Planetary defense is the preparation of humankind to avoid a catastrophic collision between Earth and asteroids, like the Chicxulub event that led to the extinction of the dinosaurs 65 million years ago, or the impact of an asteroid that created the 1km-size meteor crater in Arizona about 50 000 years ago. Humanity’s first ever demonstration of asteroid deflection is happening right now: On 26 September 2022, NASA’s Double Asteroid Redirection Test (DART) spacecraft will impact the asteroid Dimorphos—which poses no threat to Earth—to change its orbit in a measurable way. The Johns Hopkins Applied Physics Laboratory (APL) manages the DART mission for NASA’s Planetary Defense Coordination Office as a project of the agency’s Planetary Missions Program Office. Using the same technique, humankind could in the future attempt to deviate an asteroid on collision course with Earth if a threat were ever discovered.

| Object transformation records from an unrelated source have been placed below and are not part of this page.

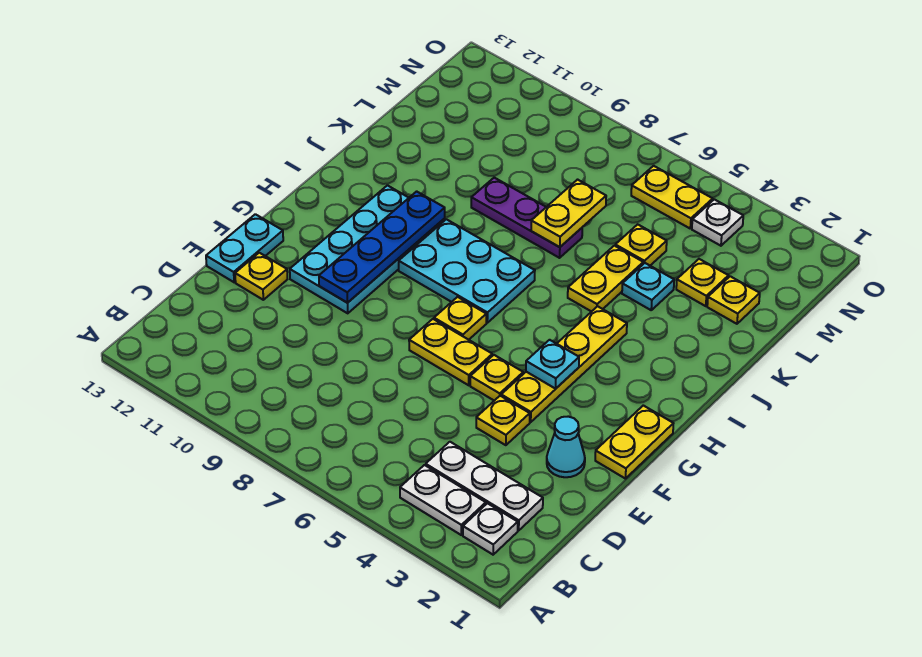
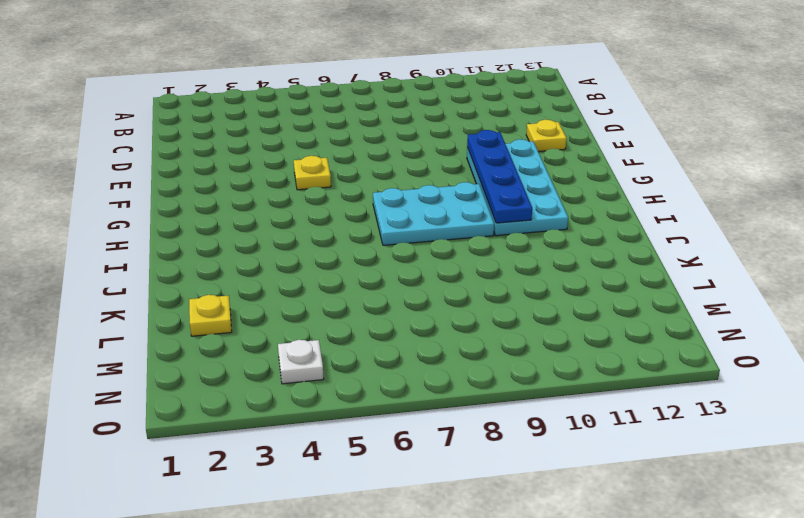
none -> white 1x1 plate [463,503,518,555]
none -> white 1x2 plate [400,465,486,535]
none -> white 1x3 plate [426,442,543,530]

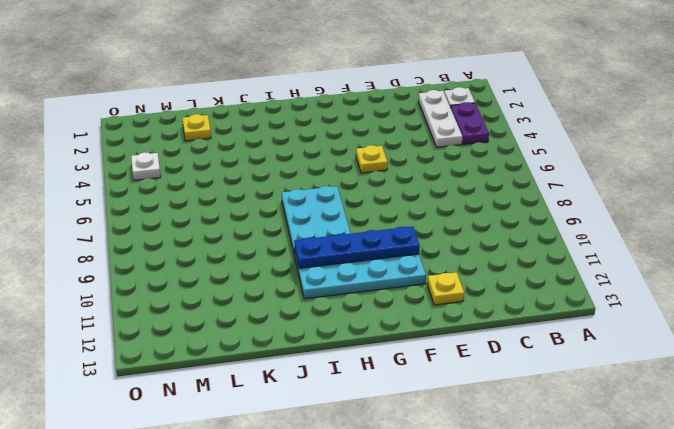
purple 1x2 plate [451,102,489,144] -> white 1x2 plate [400,465,486,535]
none -> cyan 1x1 cone [547,417,585,477]
none -> yellow 1x1 plate [476,396,530,445]
none -> cyan 1x2 plate [206,214,283,282]

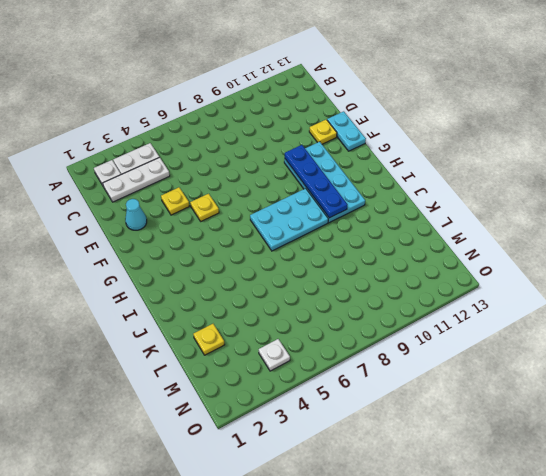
none -> yellow 1x2 plate [595,405,674,479]
none -> yellow 1x4 plate [501,306,627,422]
none -> yellow 1x2 plate [409,319,492,385]

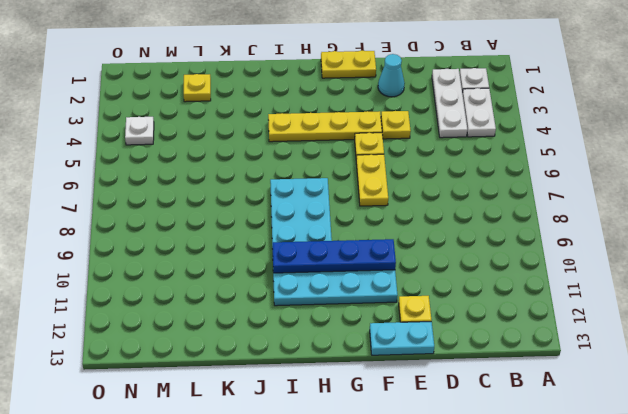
none -> yellow 1x1 plate [434,297,486,340]
none -> yellow 1x2 plate [568,246,643,312]
none -> cyan 1x1 plate [622,263,674,310]

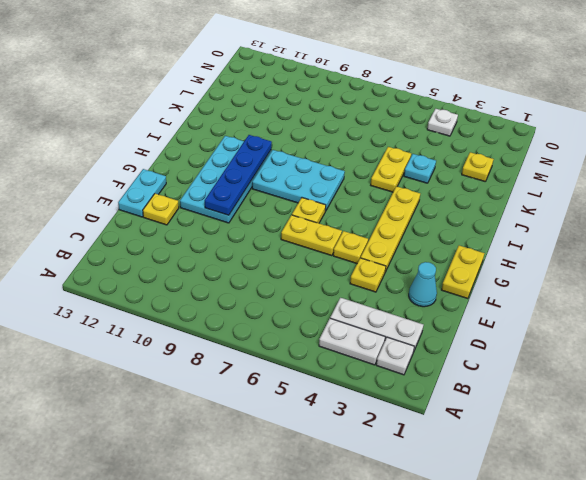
none -> purple 1x3 plate [471,178,582,258]
none -> yellow 1x1 plate [676,259,728,306]
none -> yellow 1x1 plate [615,224,667,265]

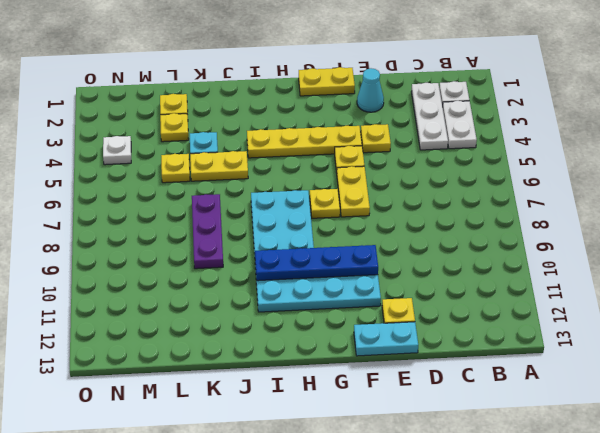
none -> yellow 1x2 plate [631,166,713,228]
none -> cyan 1x1 plate [526,340,579,389]
none -> yellow 1x2 plate [531,180,606,247]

Dimorphos is part of an asteroid pair, like the Earth-Moon system, and orbits around a larger asteroid called Didymos. Following DART’s impact, the change in Dimorphos’ orbit can be detected by telescopic observations from Earth, and during a few minutes following the impact, observations of the ejecta from the impact will be attempted by LICIACube, a small briefcase-sized satellite travelling along with DART and contributed by the Italian Space Agency (ASI). Therefore, shortly after the impact, we should know whether DART hit successfully Dimorphos as well as the geological properties of the impact site, whether ejecta have been produced by the impact and we will have a quantification of the resulting orbital change of the target around its central body Didymos.

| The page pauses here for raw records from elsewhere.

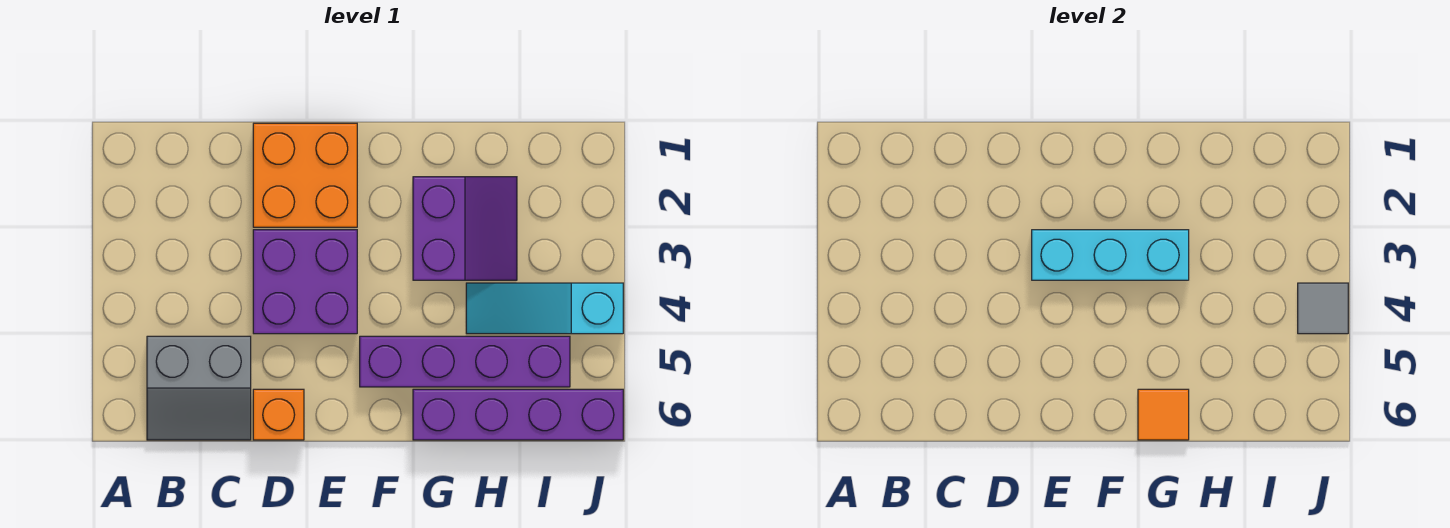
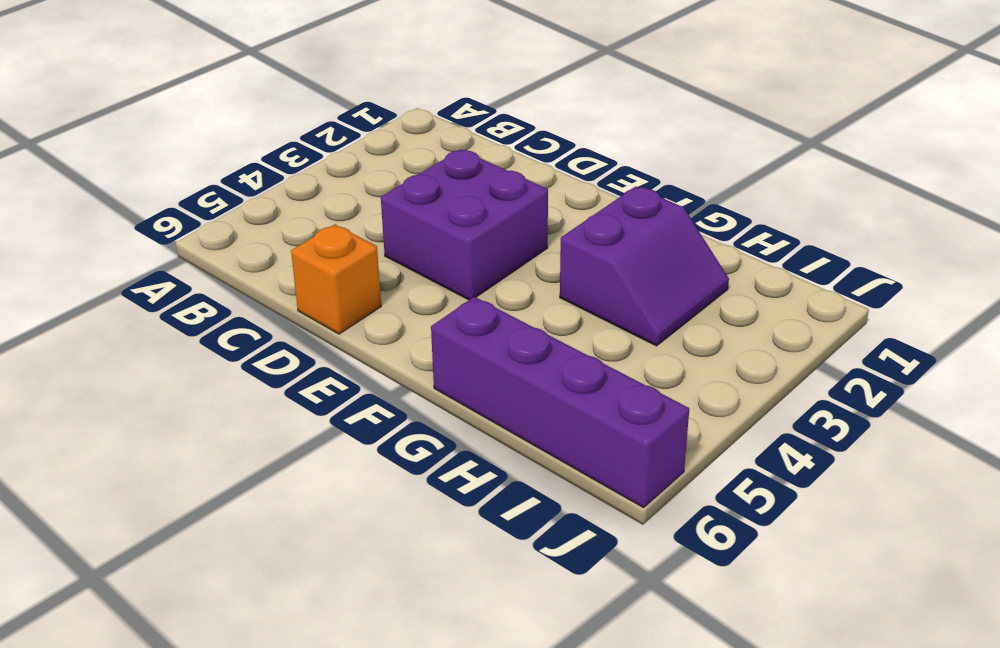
none -> grey 2x2 slope [147,336,251,440]
none -> orange 2x2 brick [253,123,357,227]

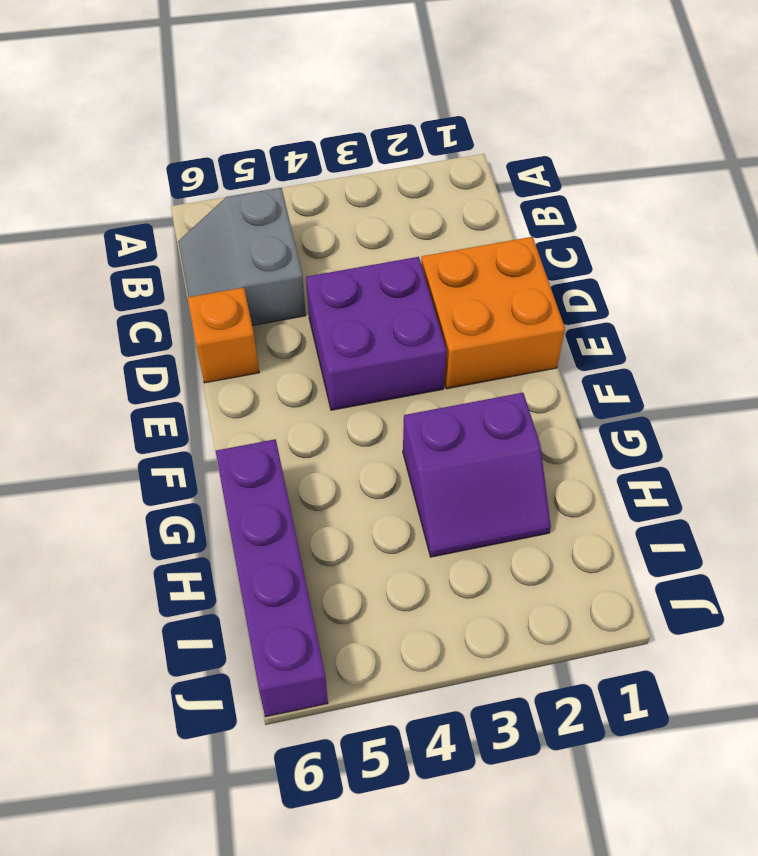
none -> purple 1x4 brick [360,336,570,387]
none -> cyan 1x3 slope [466,283,623,334]

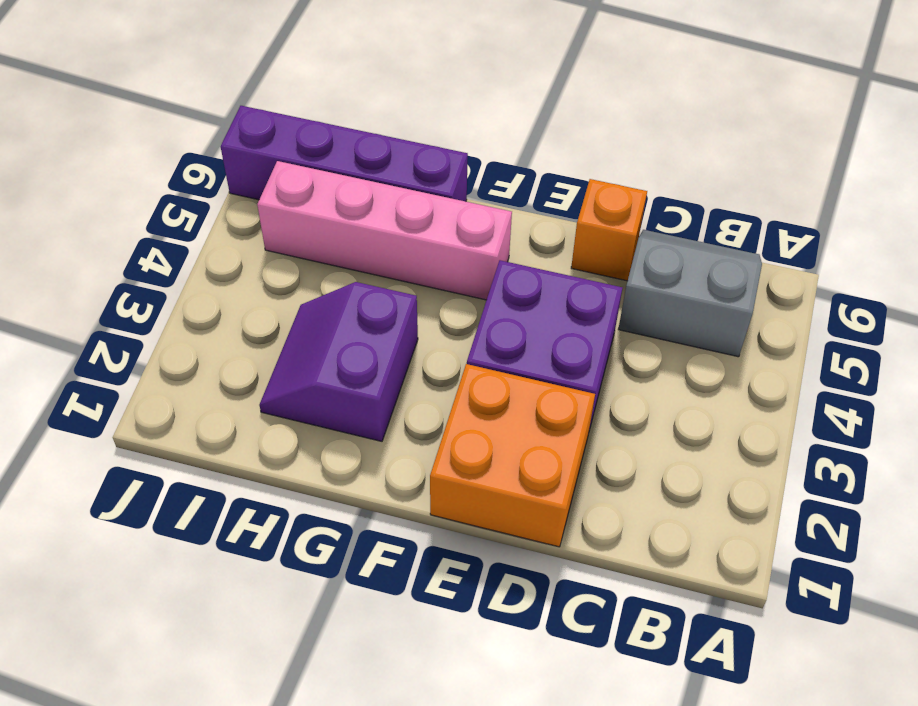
pink 1x4 brick [257,161,512,300] -> purple 1x4 brick [360,336,570,387]
none -> cyan 1x3 slope [466,283,623,334]
none -> cyan 1x3 brick [1032,230,1189,280]

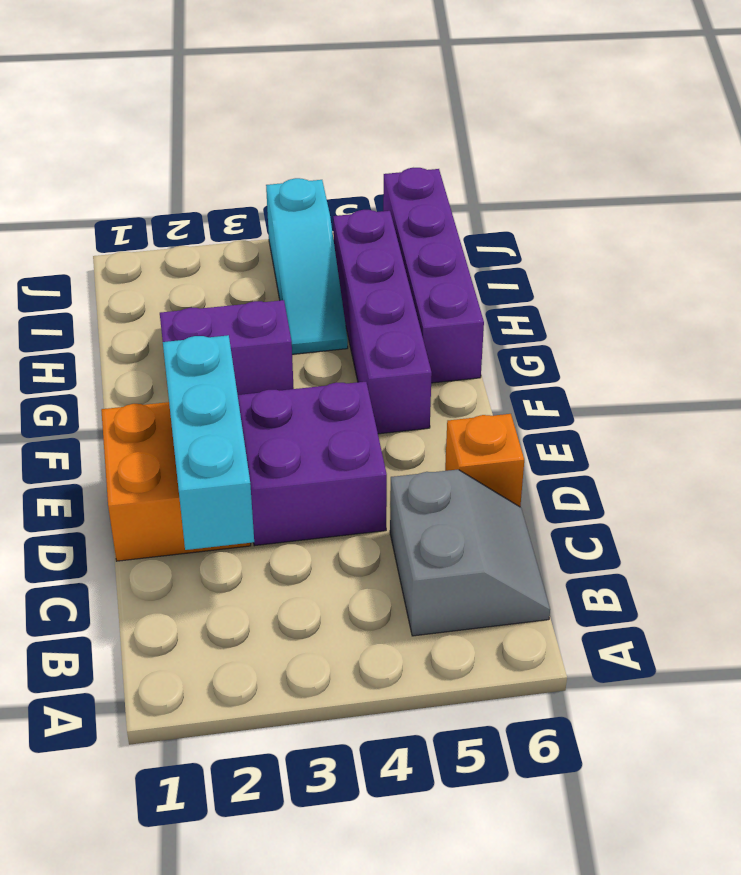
cyan 1x3 brick [163,335,254,550] -> cyan 1x3 brick moved to [1032,230,1189,280]
none -> orange 1x1 tile [1138,389,1189,440]
none -> grey 1x1 tile [1298,283,1348,334]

However, to further understanding of the impact process and the scaling of the outcome to other asteroids, a follow on investigation of the target asteroid and the crater resulting from DART’s kinetic impact are planned. This detailed investigation will be performed by ESA’s Hera mission. To be launched in 2024, Hera will rendezvous with the Didymos system in late 2026. Together with its two companion “cubesats”, called Juventas and Milani, the mission will perform a full characterization of the deflection measuring the mass of Dimorphos to help further understand the efficiency of the DART impact, as well as studying the impact crater in detail. Additionally, Hera aims to further improve understanding of the kinetic spacecraft impactor process and investigate the physical properties of the target asteroid. This will help enable scaling the impact outcome to other targets.
Integration of the Hera spacecraft and its scientific instruments are ongoing. Together with DART, this pair of missions will not only validate the kinetic impactor asteroid deflection technique but also provide unique clues on the formation processes of binary asteroids and ultimately of the Solar System.